Wednesday, May 19, 2010

NATO Urged To Fight Globally

By STEVEN ERLANGER
Published: May 17, 2010
Courtesy Of "The New York Times"

PARIS — NATO must be willing to fight and operate far from its borders to defend its members in a new world of terrorism, piracy and cyberattacks, according to a proposed strategy for the alliance released Monday.

The proposal, “NATO 2020,” also urges the alliance to restore credibility to its pledge of collective security, which it said was a prerequisite for efforts farther afield.

“NATO must be versatile and efficient enough to operate far from home,” former Secretary of State Madeleine K. Albright, who led a team of experts in writing the report, said at a news conference in Brussels. “In order to sustain the political will for operations outside its area, NATO must see that all its members are reassured about the security of their home territories.”

One of the main purposes of the new strategy, NATO officials said, is to recommit the alliance to its core mission of collective self-defense, known as Article 5 of its original charter.

But the report also says that the alliance must not fail in its current battle against the Taliban and Al Qaeda in Afghanistan, which NATO forces entered in collective defense of the United States after the attacks of Sept. 11, 2001.

“In today’s world we may have to go beyond our borders to defend our borders,” said Anders Fogh Rasmussen, the alliance’s secretary general. “I can mention Afghanistan as a case in point.”

Already this year, 200 NATO soldiers have died in Afghanistan, according to the Web site iCasualties.org, which tracks military fatalities, compared with 119 in the same period last year.

The report, commissioned by NATO, is meant to provide the guidelines for a new strategic concept to replace the one NATO adopted in 1999. Mr. Rasmussen will refine the guidelines and present them to the 28 member governments for comments, with the aim of adopting a new strategy at the organization’s summit meeting in Lisbon in November.

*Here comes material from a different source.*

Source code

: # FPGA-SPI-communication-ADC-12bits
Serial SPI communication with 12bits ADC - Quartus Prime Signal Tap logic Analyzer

In a post-1999 world of terrorism, nuclear proliferation and the spread of missiles to more aggressive countries and even nonstate actors, like Hezbollah and Hamas, and threats to the security of energy supplies and the Internet, the alliance must reform to remain relevant, the report said. It added, “Although NATO is busier than it has ever been, its value is less obvious to many than in the past.”

The report also urges the alliance to improve its ties and security cooperation with Moscow, working together on areas of mutual interest like missile defense, counterterrorism, maritime security and the fight against narcotics. “NATO should pursue a policy of engagement with Russia, while reassuring all allies that their security and interests will be defended,” the report said.

With Iran believed to be working to develop a nuclear weapon and ballistic missiles, partnership with Russia on missile defense makes sense, the report said. “Missile defense is most effective when it is a joint enterprise, and cooperation between the alliance and its partners, especially Russia, is highly desirable,” it said.

The panel urged NATO to maintain a nuclear deterrent “at the minimum level required by the prevailing security environment,” rejecting arguments by some European governments that American battlefield nuclear weapons be removed from the continent.

In a time of tight budgets, the panel said, members should spend more efficiently and do more to buy weapons jointly and to pool resources, like military transport planes. In 2008, only five NATO members met a target of spending a minimum of 2 percent of gross domestic product on defense; one of them, Greece, is in deep difficulty over its debts.

The report also suggests that the alliance be ready to intervene in humanitarian disasters, in cases of genocide, large-scale violations of human rights and the chaos of failed states.

A separate report, published this month by the Center for European Reform in London, says NATO needs to address the security concerns of newer members in central and eastern Europe.

As a gesture of nonaggression aimed at Russia, the alliance has done little planning on how it might defend newer member states like Poland and the Baltic countries from a Russian attack, whether military, naval or through the Internet. Some eastern European officials fear a Georgia-like local or regional conflict, where existing antagonisms could be manipulated.

“Some of the allies worry that NATO would not be able to come to their defense in a crisis,” said Tomas Valasek, one of the authors of the London report, who also was a civilian adviser to Ms. Albright’s group.

“If they feel secure at home,” the report says, “they will have less need to invest in equipment needed for self-defense and have more reasons to buy the hardware needed for far-off missions such as Afghanistan.” And fewer reasons, the report says, to fear Russia and oppose a new NATO relationship with Moscow.

Judy Dempsey contributed reporting from Berlin.